Excerpted records
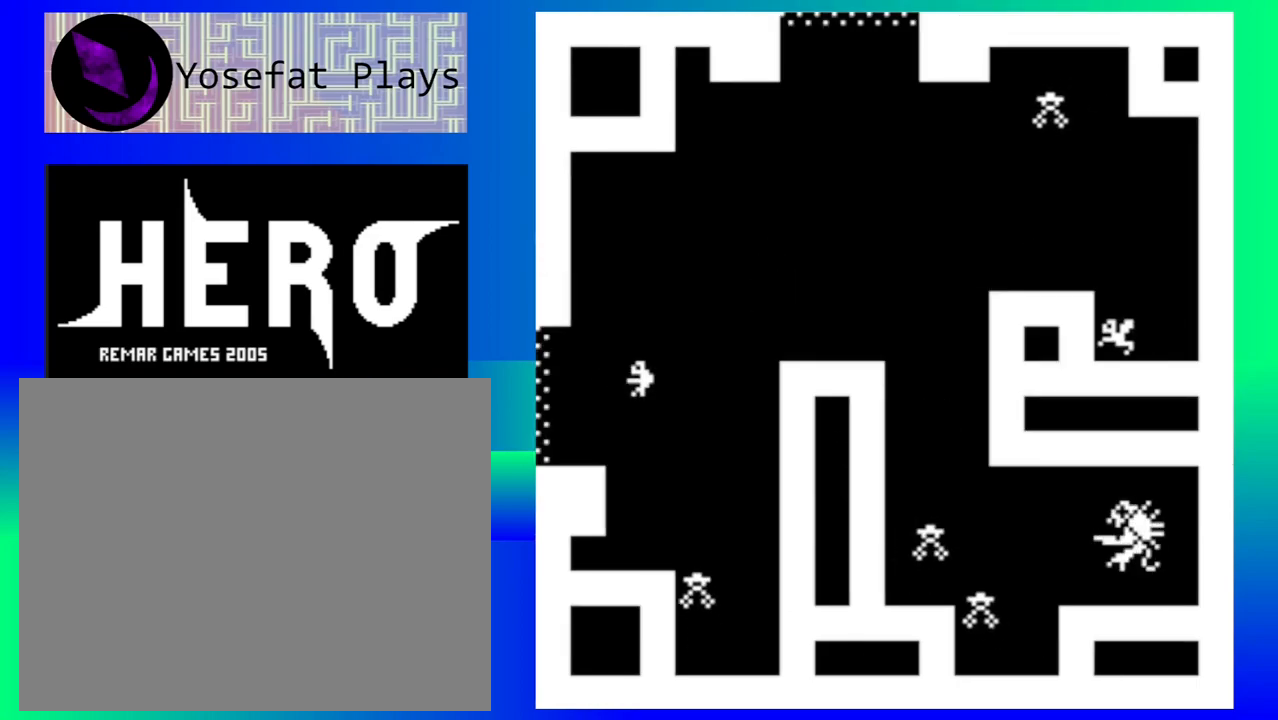
Gameplay with a controller (Nintendo layout); each line is a JSON object with the inputs held at the frame after it. "events" lists button and stick changes between this image and that frame as [ms after this image, input, new state], when the widget could be followed in between. Not read: L1 L2 L3 R1 R2 R3 left_stick right_stick.
{"buttons": [], "events": []}
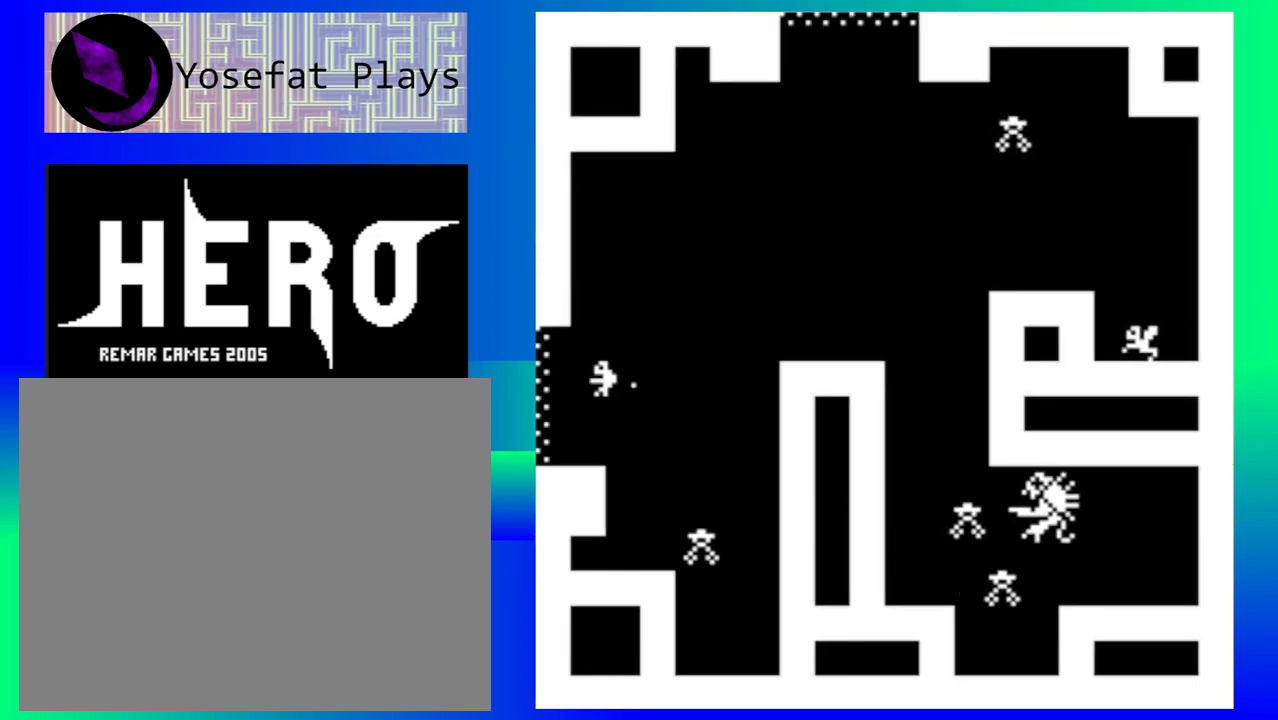
{"buttons": [], "events": []}
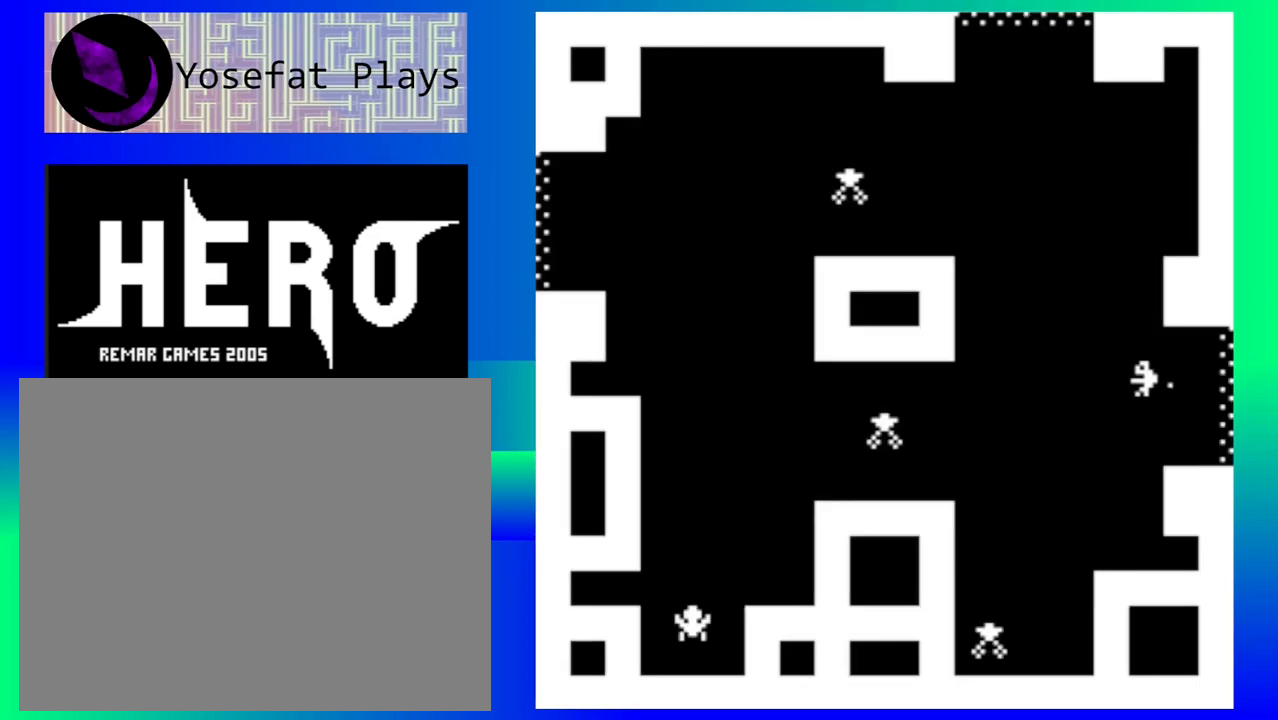
{"buttons": [], "events": []}
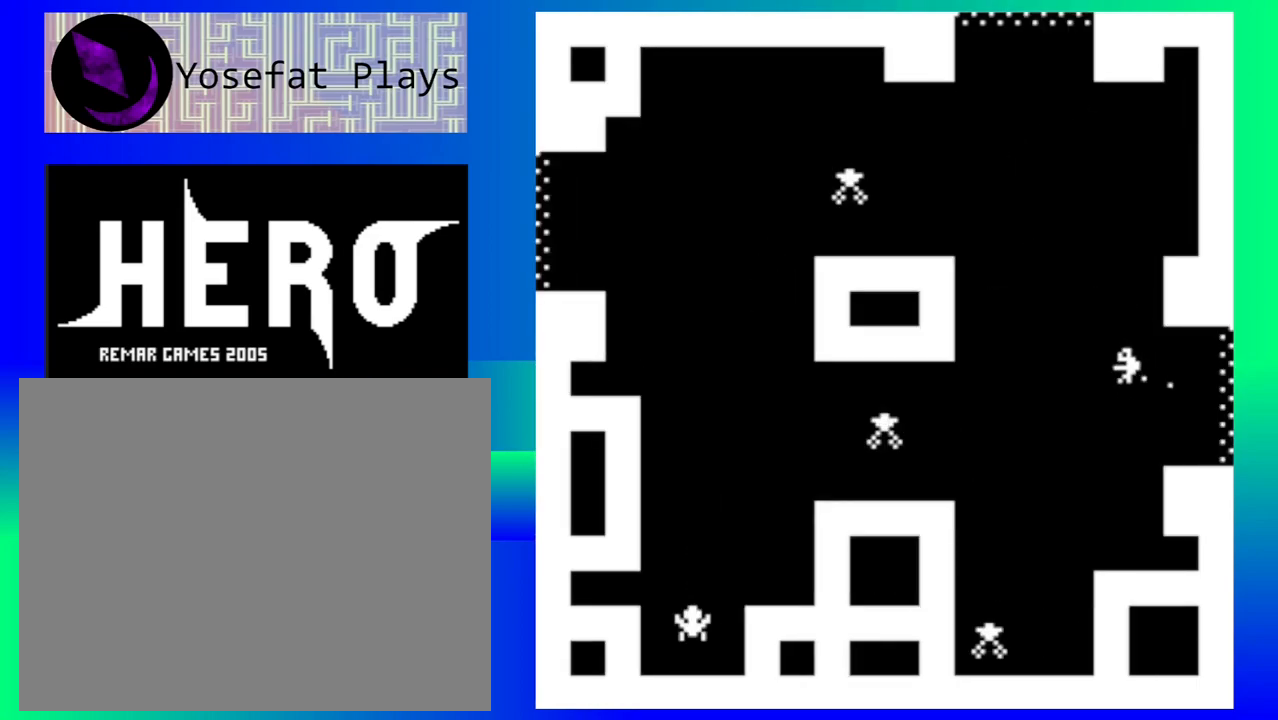
{"buttons": [], "events": []}
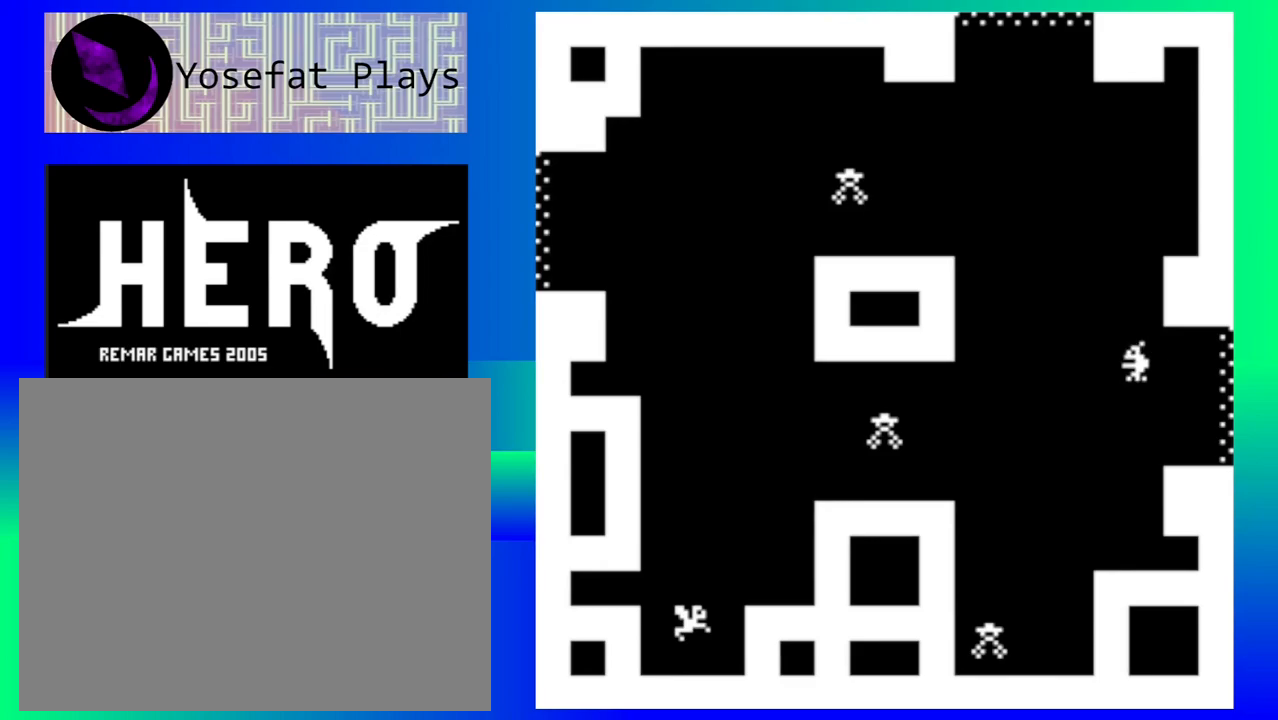
{"buttons": [], "events": []}
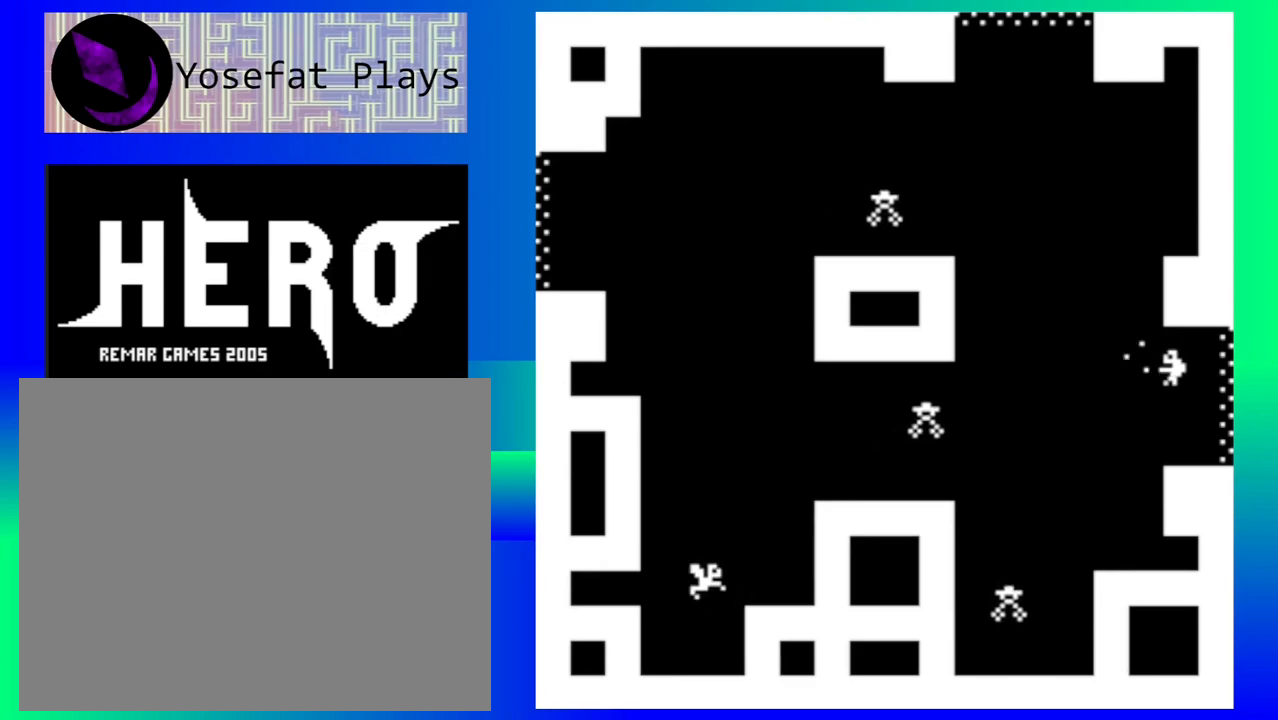
{"buttons": [], "events": [[350, "B", "down"], [467, "B", "up"]]}
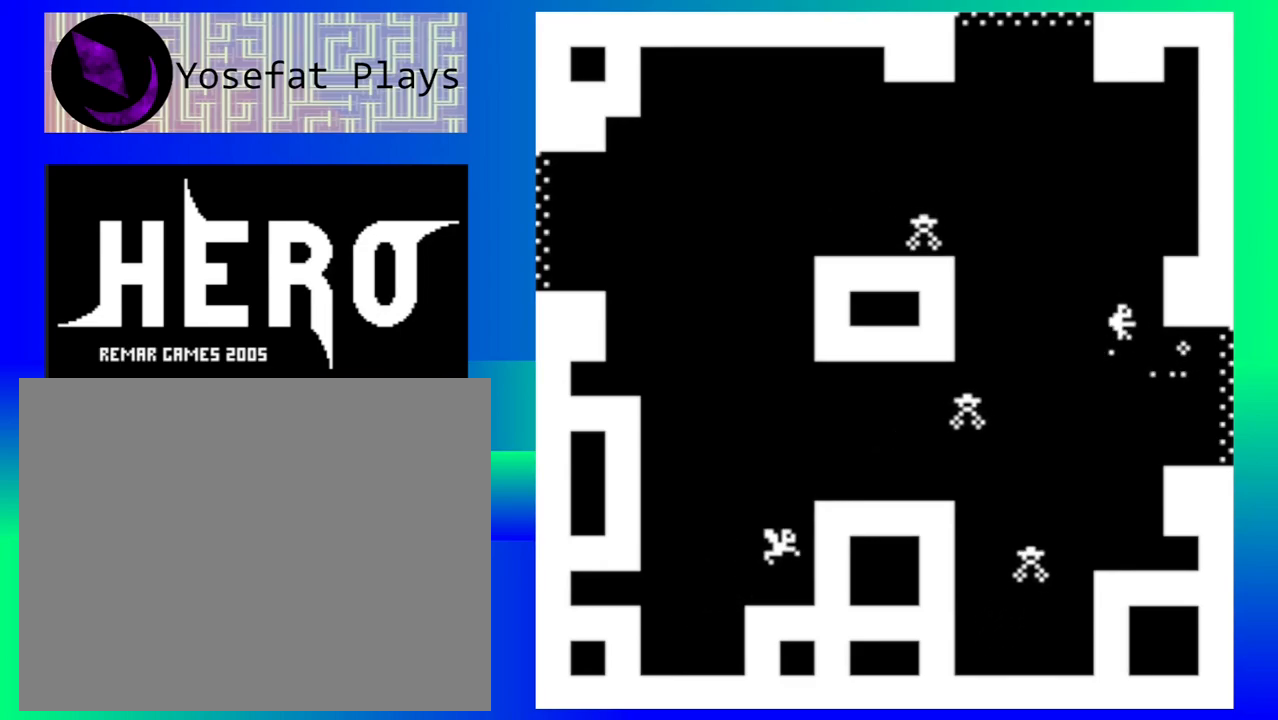
{"buttons": [], "events": [[67, "B", "down"], [117, "B", "up"], [200, "B", "down"], [267, "B", "up"], [400, "Y", "down"], [483, "Y", "up"]]}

Task goal
Output the records above exactly, leaving out pictures.

Answer area
Gameplay with a controller (Nintendo layout); each line is a JSON object with the inputs held at the frame after it. "events" lists button and stick changes between this image and that frame as [ms after this image, input, new state], when the widget could be followed in between. Not read: L1 L2 L3 R1 R2 R3 left_stick right_stick.
{"buttons": [], "events": []}
{"buttons": [], "events": []}
{"buttons": [], "events": []}
{"buttons": [], "events": []}
{"buttons": [], "events": []}
{"buttons": [], "events": [[350, "B", "down"], [467, "B", "up"]]}
{"buttons": [], "events": [[67, "B", "down"], [117, "B", "up"], [200, "B", "down"], [267, "B", "up"], [400, "Y", "down"], [483, "Y", "up"]]}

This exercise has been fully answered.